In a way, Jane Austen, like any famous dead writer, now suffers from the fame. We know all her novels have happy endings, so that reduces the dramatic tension, and anyway, how many likely to read this book or “Pride and Prejudice” doesn’t know something of the plot already?

A popular game with writers who died quite young is to speculate on how they might have developed. You can’t be proved wrong. One thing I notice about “Persuasion” is that there’s a hint of social criticism. The heroine’s stupidly narrow and snobbish father has a title but is clearly meant to seem inferior to the rough-hewn, weather-beaten naval officers of modest origins he looks down on. I remember our teacher in the sixth form commenting that you could read “Pride and Prejudice” without realising there was a gruelling war going on. That would be impossible with “Persuasion”, set just after the Napoleonic Wars had ended and full of naval officers and references to military action. Patrick O’Brian or C.S. Forrester it is not, but when a naval officer remarks that a quiet and bookish colleague had proved himself in action, it’s entirely credible.
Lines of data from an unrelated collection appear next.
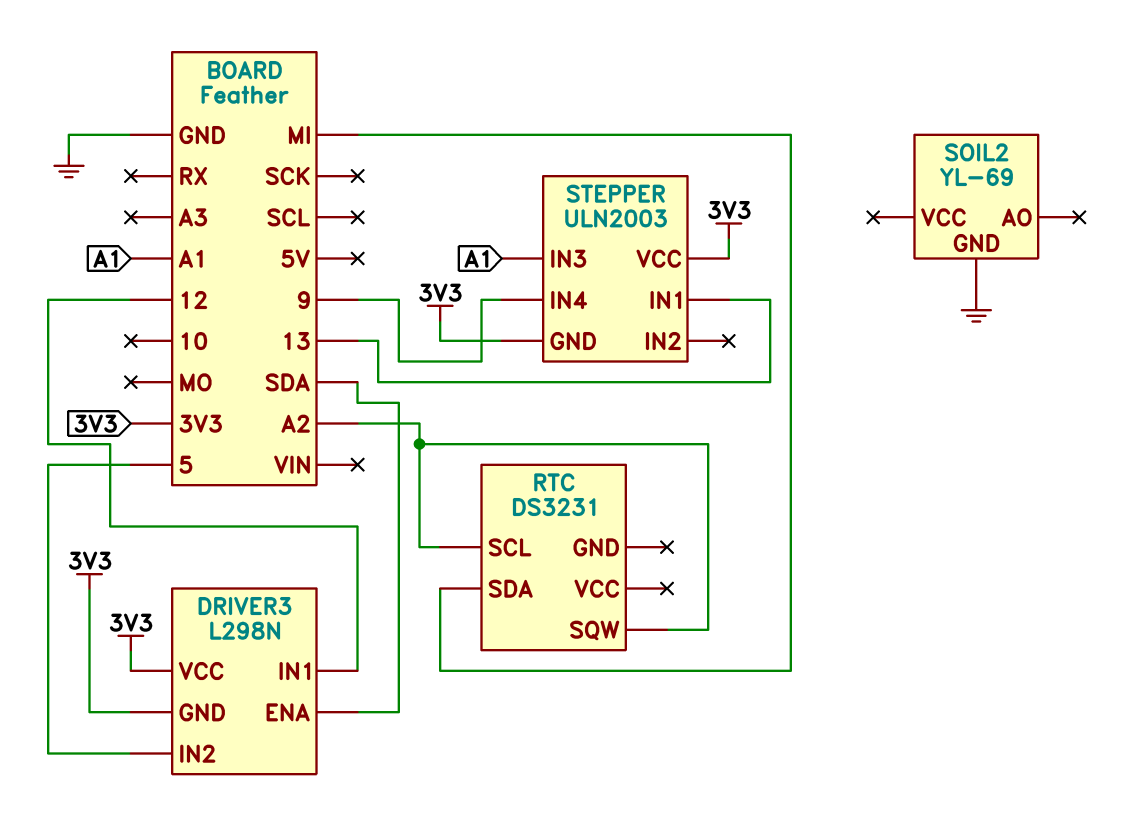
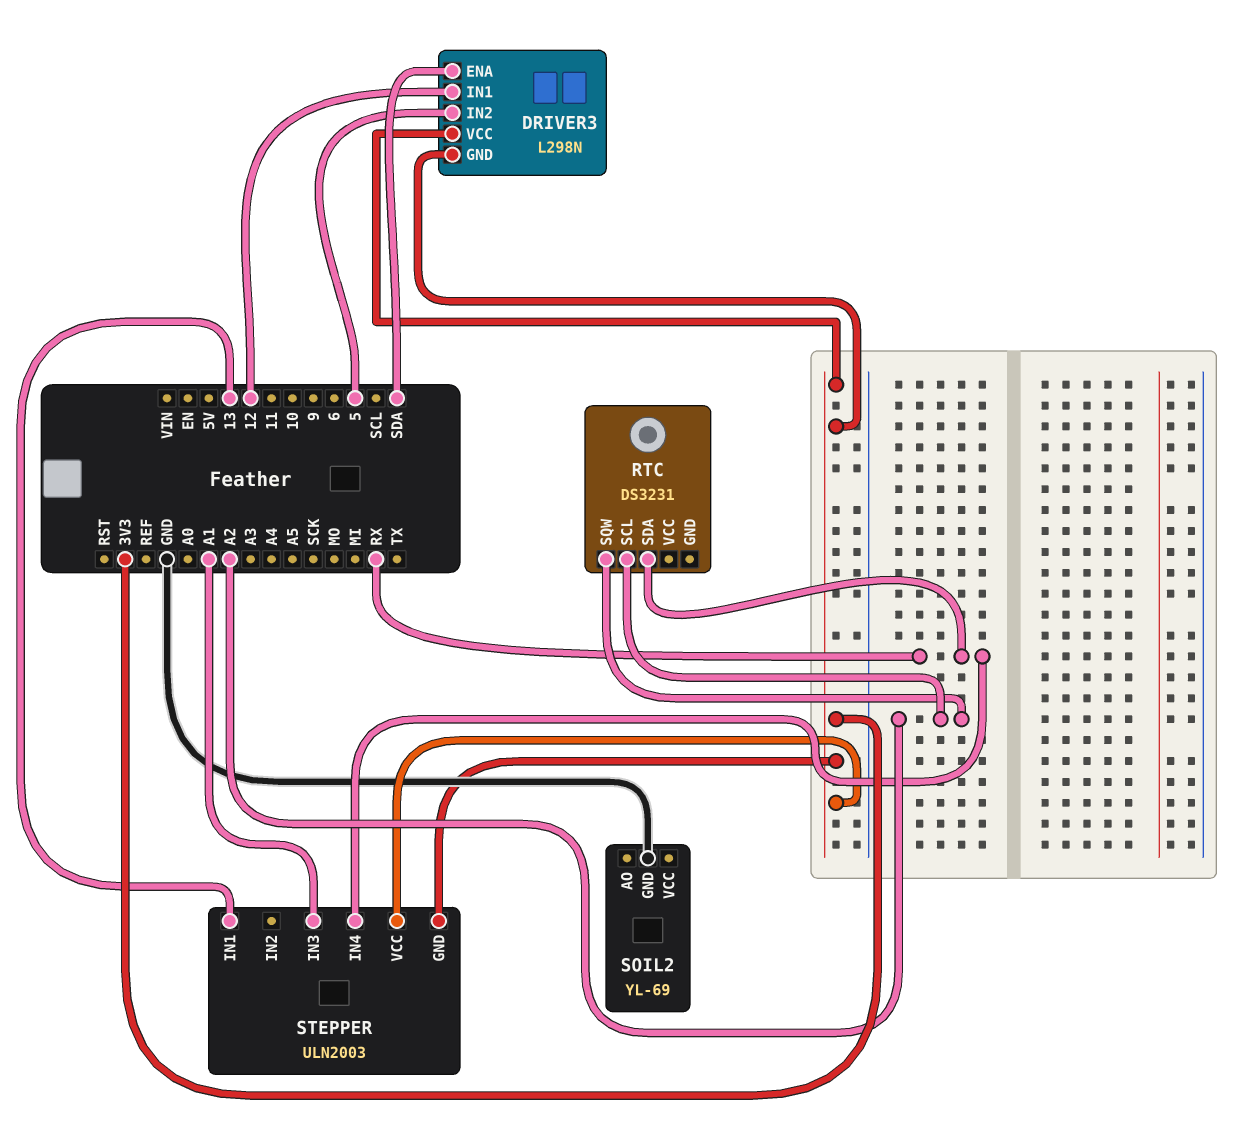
RTC pin SDA: MI -> RX
STEPPER pin IN4: 9 -> RX

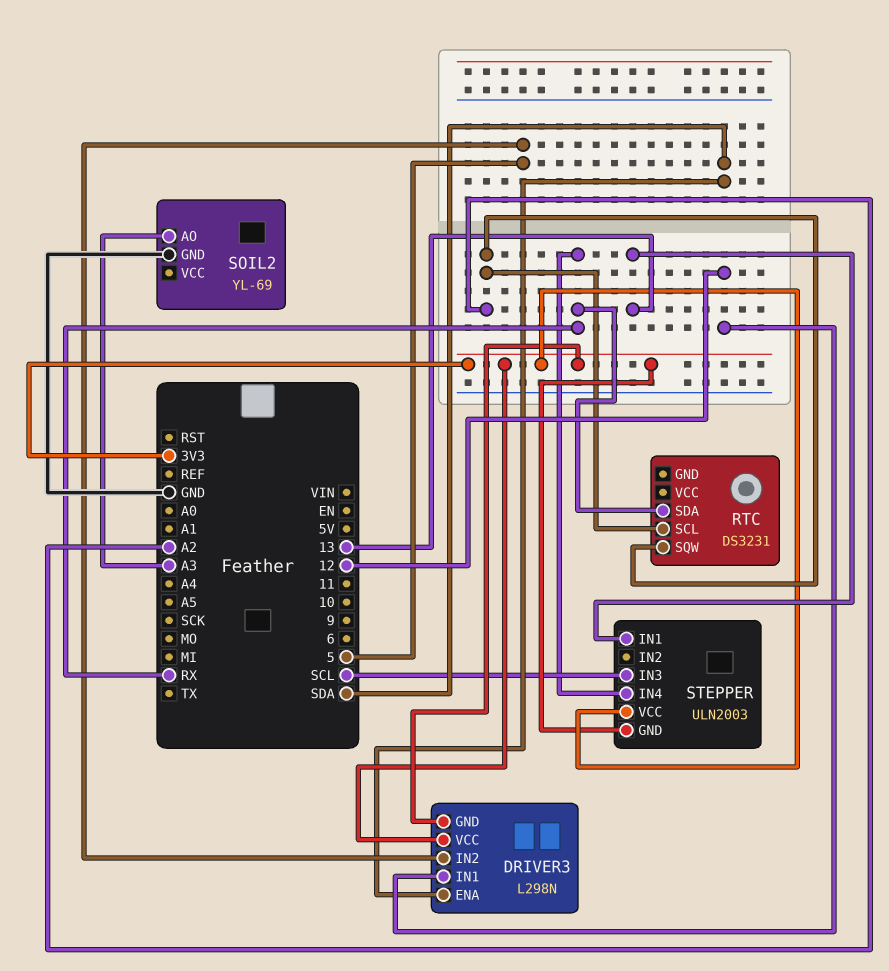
SOIL2 pin AO: none -> A3
STEPPER pin IN3: A1 -> SCL

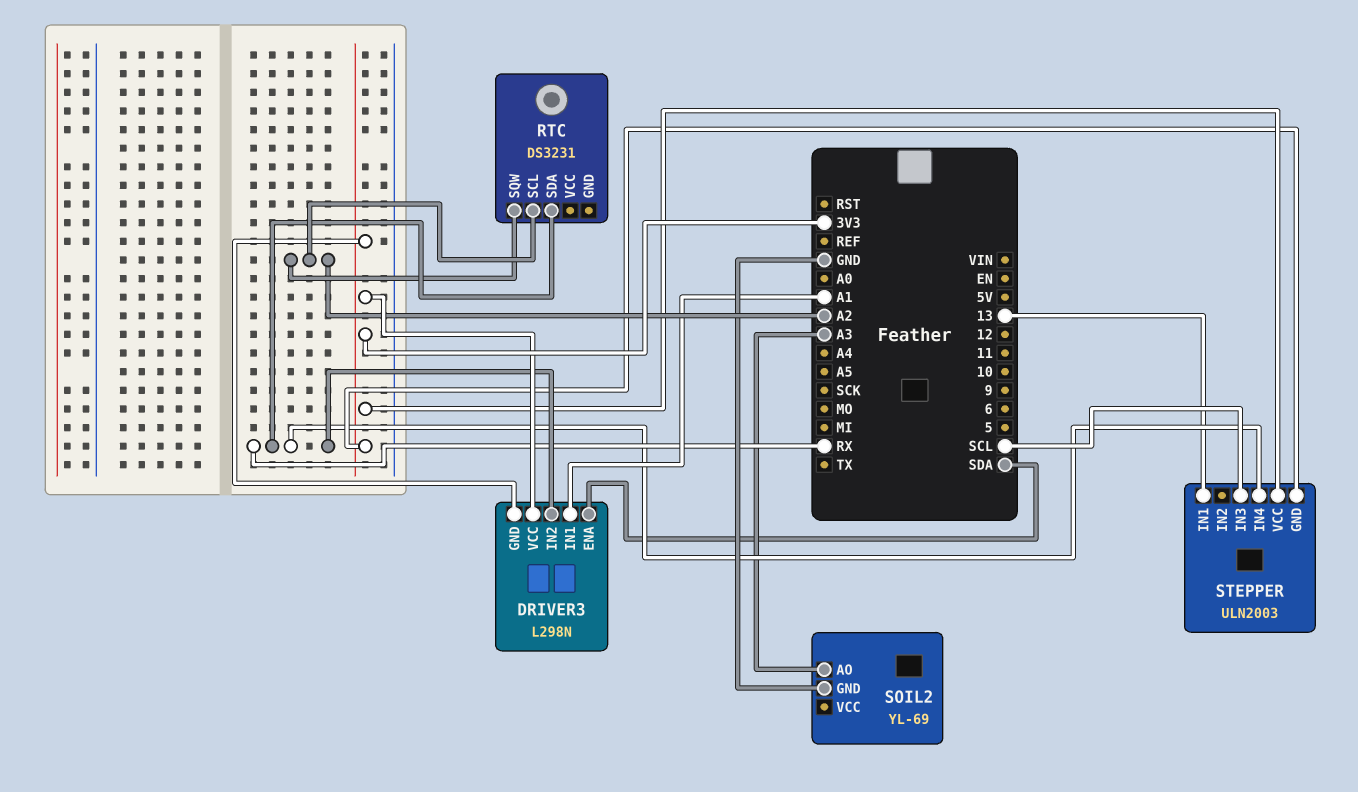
DRIVER3 pin IN1: 12 -> A1
DRIVER3 pin IN2: 5 -> RX

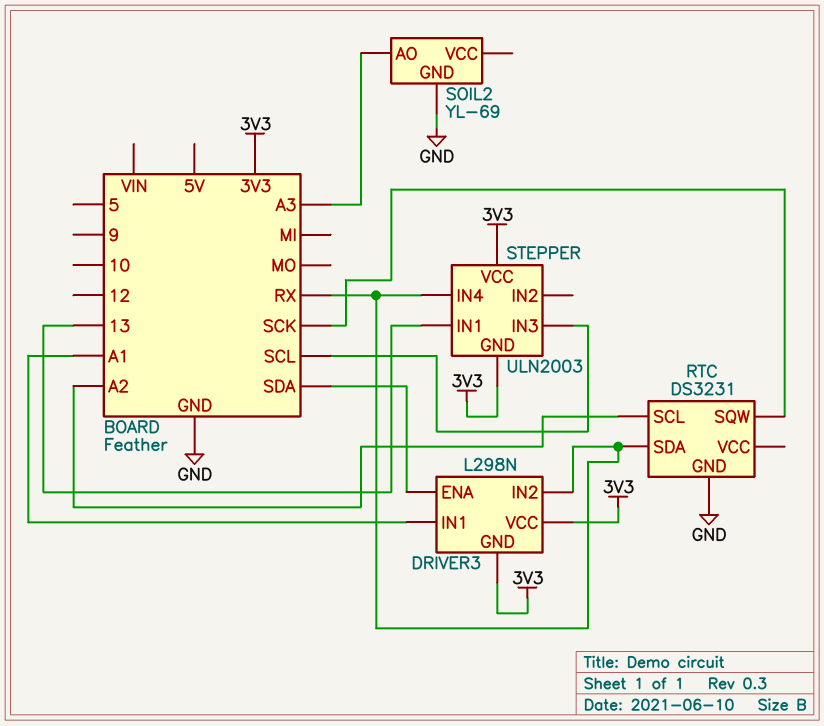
RTC pin GND: none -> GND
RTC pin SQW: A2 -> SCK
Despite the hint of criticism of social norms, like other Jane Austen heroines, Anne does not rebel against the norms. In typically Austen style, there is the merest hint of something different in the recognition that naval officers in war might rise from very humble beginnings (more humble than she shows, because unlike in the army at this time, promotion from the ranks was by no means impossible).

Now imagine this is not a famous text, but something by new writer J. Nostyn. There’s just about enough action to give it a faint hope, but only just enough. There’s too much dialogue. Worse, the author offends against the injunction to show, not tell, for she spends nearly a page telling us what kind of a man Sir Walter is (though she also shows a lot about him as the tale develops). It’s also rather short and an agent might tell her to fill it out a bit. Maybe some flashbacks of the naval battles?

What do you think of Jane Austen? If you quite like her books, which one is the best for you?